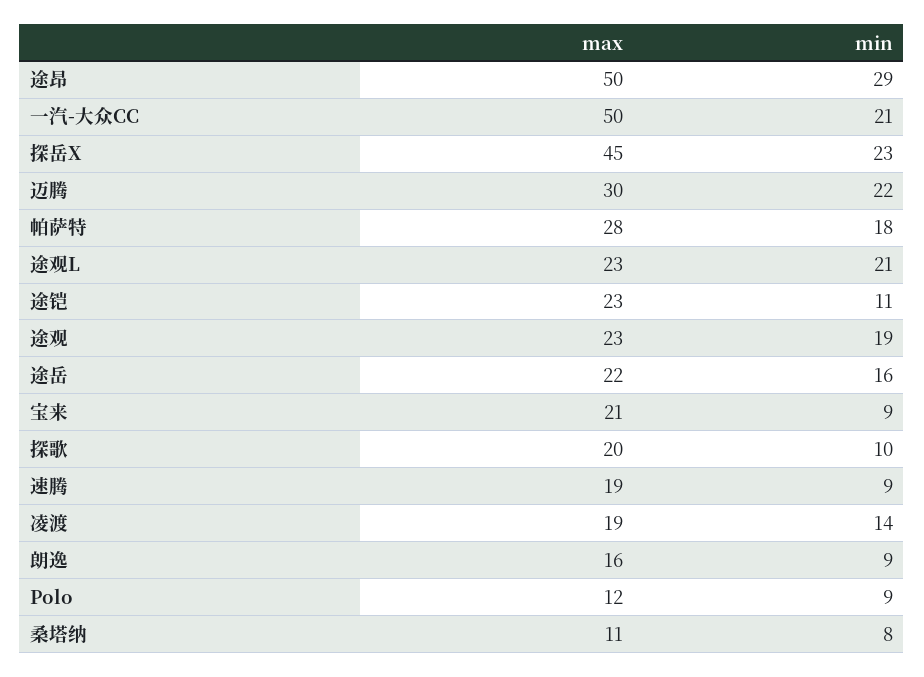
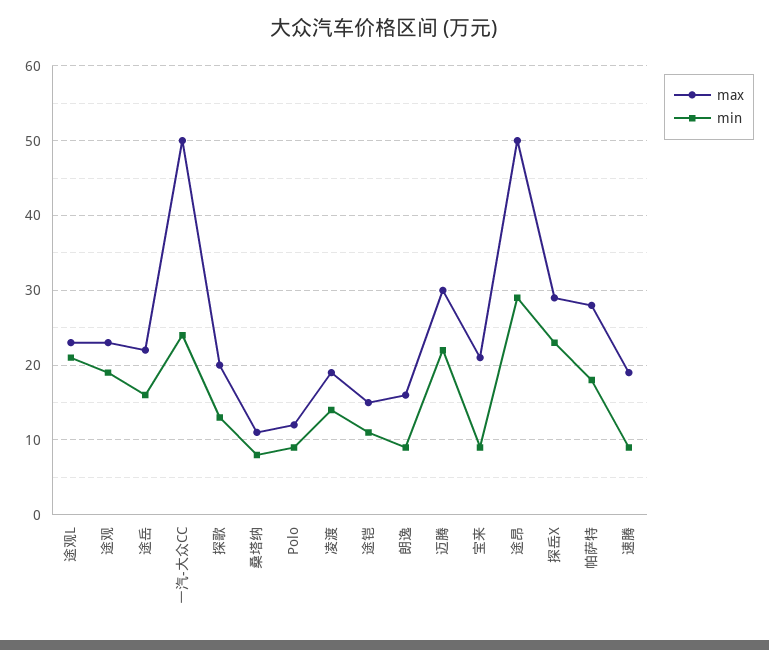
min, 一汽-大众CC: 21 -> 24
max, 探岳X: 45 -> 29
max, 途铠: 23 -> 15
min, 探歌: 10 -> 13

* * * * * * * * *

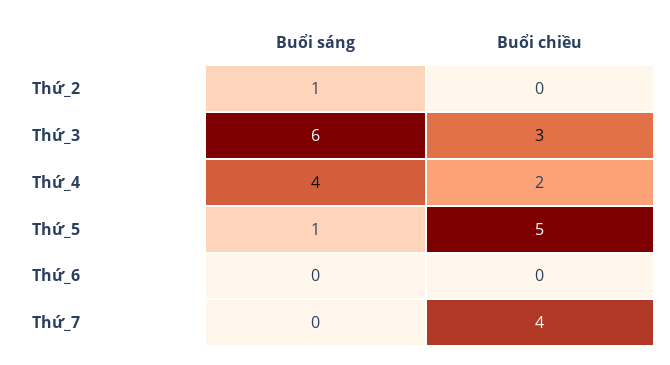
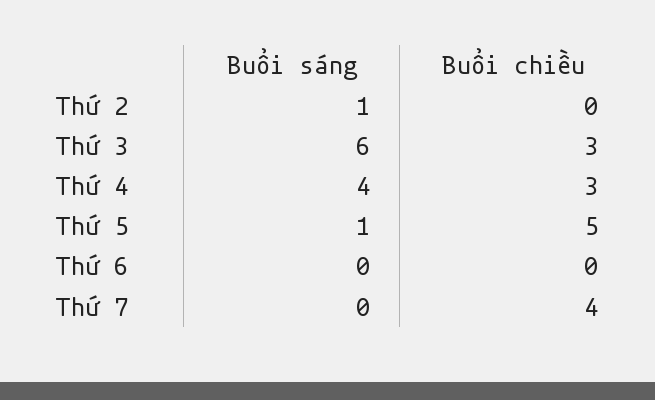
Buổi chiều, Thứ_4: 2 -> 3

* * * * * * * * *

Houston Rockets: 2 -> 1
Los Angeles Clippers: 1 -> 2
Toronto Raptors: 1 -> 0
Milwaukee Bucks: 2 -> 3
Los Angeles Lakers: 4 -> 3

* * * * * * * * *

Written task » Out of the material above, output word for word the line with "min, 一汽-大众CC: 21 -> 24", the line with "min, 探歌: 10 -> 13", and all lines between them, with nothing else.

Answer box »
min, 一汽-大众CC: 21 -> 24
max, 探岳X: 45 -> 29
max, 途铠: 23 -> 15
min, 探歌: 10 -> 13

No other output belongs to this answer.